Zinkwazi Beach, estuaire de la rivière Kwanzi abrite un quartier exclusif situé sur la côte nord de la province du KwaZulu-Natal en Afrique du Sud.

C’est sur ces terres du royaume de Shaka Zulu que se tient, chaque année, en deux groupes, un Troisième An pour les jésuites dans la dernière ligne droite de leur formation. Cette année, comme les trois années auparavant, j’y suis allé pour animer la session d’histoire de la Compagnie de Jésus. Accompagné par l’Instructeur Michael Lewis, de son socius Isaac Kiyaka (absent pendant la session), et du ministre Timoteo Portasio, nous nous sommes retrouvés avec un groupe de huit tertiaires, provenant d’Allemagne (1), d’Angleterre (1), d’Espagne (1), des États-Unis (2), du Nigeria (2), et de Zambie (1).

L’introduction de la session portait sur l’état des études sur la spiritualité et la pédagogie ignatienne, ainsi que les Constitutions et l’histoire de la Compagnie de Jésus de nos jours. Si ce dernier domaine connaît un grand engouement aujourd’hui, la Compagnie disposant des sources que cherchent les historiens et ouverte à les rendre disponible aux chercheurs, et si la diversité de nos engagements apostoliques fait que tous les domaines de la recherche en histoire puissent trouver leur compte dans l’histoire de la Compagnie, et si enfin le fait qu’elle fasse partie de la première mondialisation et qu’elle ait su codifier celle-ci rend l’étude de son organisation attrayante au regards des crises institutionnelles observées dans la nouvelle mondialisation, il reste que 99% des historiens de la Compagnie restent non-jésuites. Parmi eux, on compte une grande diversité de races, de cultures, de religions, des agnostiques et des athées qui permettent de rendre compte de notre histoire et de l’histoire de l’humanité au cours des derniers siècles de la manière la plus holistique et englobante. A ces tertiaires qui bientôt rejoindront le champ apostolique, parfois à des postes de responsabilités, il était important de marteler l’absence croissante des jésuites dans les domaines d’études sur notre institut, et des risques que cela encourt pour sa conservation en bon état. Saint Ignace et les premiers Compagnons, ainsi que des Généraux successifs de la Compagnie ont pourtant compris que promouvoir l’étude de son histoire, de sa spiritualité et de ses Constitutions devait être une préoccupation constante dans notre apostolat intellectuel. Il en allait du renouvellement de l’ordre, de sa promotion, et de sa conservation.
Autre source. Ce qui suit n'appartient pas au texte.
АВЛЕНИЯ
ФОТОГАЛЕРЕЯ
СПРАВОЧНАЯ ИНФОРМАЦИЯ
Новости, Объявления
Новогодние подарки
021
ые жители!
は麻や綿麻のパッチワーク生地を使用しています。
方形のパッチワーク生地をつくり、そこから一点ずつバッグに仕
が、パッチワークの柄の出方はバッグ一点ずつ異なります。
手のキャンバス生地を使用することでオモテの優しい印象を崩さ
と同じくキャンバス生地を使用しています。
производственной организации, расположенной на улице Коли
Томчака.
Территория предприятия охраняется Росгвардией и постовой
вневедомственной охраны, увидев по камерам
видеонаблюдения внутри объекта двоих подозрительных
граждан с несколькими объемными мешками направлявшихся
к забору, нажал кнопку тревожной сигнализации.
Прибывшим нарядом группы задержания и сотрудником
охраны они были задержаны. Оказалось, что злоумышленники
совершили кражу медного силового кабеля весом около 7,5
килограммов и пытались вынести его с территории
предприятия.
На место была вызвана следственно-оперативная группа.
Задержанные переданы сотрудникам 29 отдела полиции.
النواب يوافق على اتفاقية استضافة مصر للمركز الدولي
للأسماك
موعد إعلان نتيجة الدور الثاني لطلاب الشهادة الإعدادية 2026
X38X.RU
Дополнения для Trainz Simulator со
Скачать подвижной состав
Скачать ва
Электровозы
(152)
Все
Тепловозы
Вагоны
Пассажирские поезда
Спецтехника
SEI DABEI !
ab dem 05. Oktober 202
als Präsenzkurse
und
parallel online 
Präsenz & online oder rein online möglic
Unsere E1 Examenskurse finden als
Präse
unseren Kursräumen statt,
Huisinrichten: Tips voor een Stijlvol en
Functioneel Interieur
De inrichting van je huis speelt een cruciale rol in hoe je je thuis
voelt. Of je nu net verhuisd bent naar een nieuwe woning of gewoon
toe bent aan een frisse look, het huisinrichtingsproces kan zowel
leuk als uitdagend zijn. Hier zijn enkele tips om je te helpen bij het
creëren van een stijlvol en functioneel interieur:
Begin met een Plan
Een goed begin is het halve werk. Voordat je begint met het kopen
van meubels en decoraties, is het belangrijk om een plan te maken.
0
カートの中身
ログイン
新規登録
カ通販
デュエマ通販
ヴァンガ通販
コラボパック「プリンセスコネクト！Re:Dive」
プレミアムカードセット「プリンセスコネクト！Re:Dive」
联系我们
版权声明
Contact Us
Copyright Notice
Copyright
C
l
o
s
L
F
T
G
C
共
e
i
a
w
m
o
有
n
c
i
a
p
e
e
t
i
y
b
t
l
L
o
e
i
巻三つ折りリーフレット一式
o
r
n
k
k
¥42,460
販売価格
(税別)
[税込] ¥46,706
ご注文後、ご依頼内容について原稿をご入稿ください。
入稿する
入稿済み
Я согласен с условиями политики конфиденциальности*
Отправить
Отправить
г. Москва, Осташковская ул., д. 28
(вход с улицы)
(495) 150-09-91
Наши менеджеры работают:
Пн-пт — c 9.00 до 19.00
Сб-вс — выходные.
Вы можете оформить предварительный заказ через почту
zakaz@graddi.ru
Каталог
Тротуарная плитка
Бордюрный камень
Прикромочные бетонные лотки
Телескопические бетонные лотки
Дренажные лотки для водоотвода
Le reste de la session a suivi la trajectoire traditionnelle de l’histoire de la Compagnie. L’esprit des origines et les défis auxquels les premiers pères (primi patres) ont dû faire face. Nous avons poursuivi par l’étude des généralats successifs de Diego Laínez, Francisco de Borja, Evérard Mercurian, Claudio Aquaviva concluant avec le premier centenaire de la Compagnie de Jésus sous le généralat de Muzio Vitelleschi. Nous avons ensuite abordé l’étude des missions, notamment en Asie et en Afrique, et dont de l’expansion de la Compagnie et de la rencontre des jésuites européens avec les cultures non-européennes. Ce que, par de telles rencontres et leur étude, la Compagnie a apporté à l’histoire de l’humanité et le développement des sciences humaines ; mais aussi les controverses que leur approche de la mission a générées.

A ce stade, la Compagnie de Jésus avait atteint son apogée. Tous les éléments pour sa suppression future y étaient déjà aussi rassemblés.
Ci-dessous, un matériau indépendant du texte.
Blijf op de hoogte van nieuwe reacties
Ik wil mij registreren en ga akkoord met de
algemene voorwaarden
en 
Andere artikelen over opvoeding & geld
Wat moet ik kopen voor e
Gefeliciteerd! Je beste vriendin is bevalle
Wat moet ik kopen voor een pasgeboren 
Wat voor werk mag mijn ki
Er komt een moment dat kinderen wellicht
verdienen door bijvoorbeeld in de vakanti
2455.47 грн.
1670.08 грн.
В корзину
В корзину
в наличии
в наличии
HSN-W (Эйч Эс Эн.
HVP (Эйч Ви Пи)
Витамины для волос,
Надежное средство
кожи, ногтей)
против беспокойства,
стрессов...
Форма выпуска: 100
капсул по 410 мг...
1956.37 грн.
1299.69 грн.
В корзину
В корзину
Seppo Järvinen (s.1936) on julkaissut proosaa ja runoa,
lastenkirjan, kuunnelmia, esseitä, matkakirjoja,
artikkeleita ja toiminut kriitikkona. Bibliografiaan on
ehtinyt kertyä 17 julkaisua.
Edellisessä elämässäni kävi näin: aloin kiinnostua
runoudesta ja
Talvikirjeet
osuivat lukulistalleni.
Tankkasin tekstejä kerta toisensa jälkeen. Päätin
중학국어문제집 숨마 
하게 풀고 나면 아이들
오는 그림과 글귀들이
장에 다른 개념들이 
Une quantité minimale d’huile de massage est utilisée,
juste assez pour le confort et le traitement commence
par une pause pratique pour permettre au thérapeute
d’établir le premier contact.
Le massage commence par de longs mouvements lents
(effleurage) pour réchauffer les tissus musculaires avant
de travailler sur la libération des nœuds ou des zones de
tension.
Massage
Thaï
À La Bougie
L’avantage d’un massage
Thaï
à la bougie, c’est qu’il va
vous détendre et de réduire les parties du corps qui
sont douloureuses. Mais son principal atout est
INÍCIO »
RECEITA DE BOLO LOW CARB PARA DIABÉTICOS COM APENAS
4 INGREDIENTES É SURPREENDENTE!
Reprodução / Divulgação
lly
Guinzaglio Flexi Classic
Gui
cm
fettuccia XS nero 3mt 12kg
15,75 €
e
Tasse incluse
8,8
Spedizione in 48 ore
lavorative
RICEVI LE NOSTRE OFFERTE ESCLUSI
Celle-ci, comprise comme une « immolation » se lisait avec une gravité méditative de la passion de notre institut, de son séjour parmi les morts tout en survivant à des endroits insoupçonnés, et de sa résurrection gardant intact ses documents fondateurs.
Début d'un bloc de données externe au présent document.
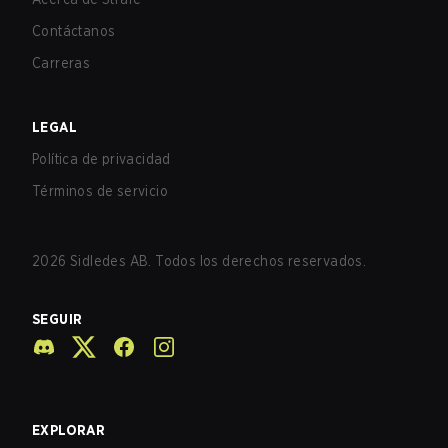
Contáctanos
Carreras
LEGAL
Política de privacidad
Términos de servicio
2026
Sidledes AB. Todos los derechos reservados.
SEGUIR
EXPLORAR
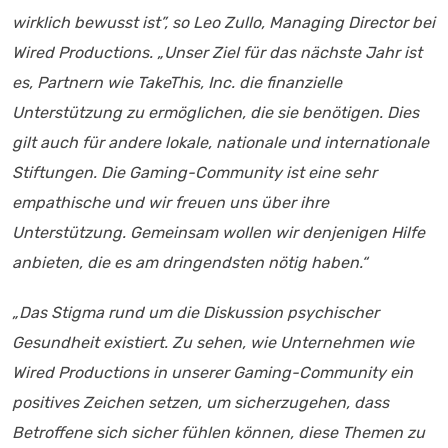
wirklich bewusst ist”, so Leo Zullo, Managing Director bei
Wired Productions. „Unser Ziel für das nächste Jahr ist
es, Partnern wie TakeThis, Inc. die finanzielle
Unterstützung zu ermöglichen, die sie benötigen. Dies
gilt auch für andere lokale, nationale und internationale
Stiftungen. Die Gaming-Community ist eine sehr
empathische und wir freuen uns über ihre
Unterstützung. Gemeinsam wollen wir denjenigen Hilfe
anbieten, die es am dringendsten nötig haben.“
„Das Stigma rund um die Diskussion psychischer
Gesundheit existiert. Zu sehen, wie Unternehmen wie
Wired Productions in unserer Gaming-Community ein
positives Zeichen setzen, um sicherzugehen, dass
Betroffene sich sicher fühlen können, diese Themen zu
Si des historiens ont interprété les années après la restauration en termes plutôt conservateurs, des articles nous ont fait parcourir la période allant de 1815 à 1914 dans toute sa diversité, mais aussi un excès de prudence propre à un institut assiégé par des persécutions et expulsions multiples. Les deux guerres mondiales servirent de tournant, nous étant intéressés surtout à l’émergence d’une Compagnie dite progressiste en France avec la Nouvelle Théologie, incomprise à ses débuts, mais qui jouera un rôle déterminant au Second Concile du Vatican. C’est le Concile, mais aussi la Compagnie d’Arrupe, des généraux depuis lors, et même du Pape actuel. Elle avait pour mission de vulgariser les enseignements du Concile, mais dans un monde changeant plus vite que jamais, un contexte de profonde crise religieuse en Europe, et la prise de conscience par des masses catholiques pauvres des injustices structurantes de cette nouvelle mondialisation. En optant pour ces pauvres, la Compagnie de Jésus resta prophétique, mais aussi incomprise même parmi ses amis et sa Mère l’Eglise.

Au terme de ce parcours, chaque tertiaire, mieux alerte sur l’histoire de la Compagnie de Jésus, a réfléchi dans un climat de partage méditatif sur la contribution de sa Province dans cette histoire, ce dont il est fier, les défis qu’il continue d’observer. Et la conversation a abouti à une prise de conscience forte du « Nous » de la Compagnie de Jésus, de notre appartenance à un corps appelé à rester uni pour la mission. Que la Compagnie croisse par endroit, qu’elle diminue en nombres à d’autres endroits, qu’elle soit riche d’une tradition par endroit, innovatrice et ambitieuse à d’autres endroits, qu’elle soit riche par endroit, et pauvre à d’autres endroits, on voyait disparaître progressivement le langage de « votre » et de « chez nous/chez vous » pour le simple langage de « Notre Compagnie ». Nous appropriant, non sans réelle émotion, ses grandeurs et ses faiblesses, ses espérances et ses angoisses.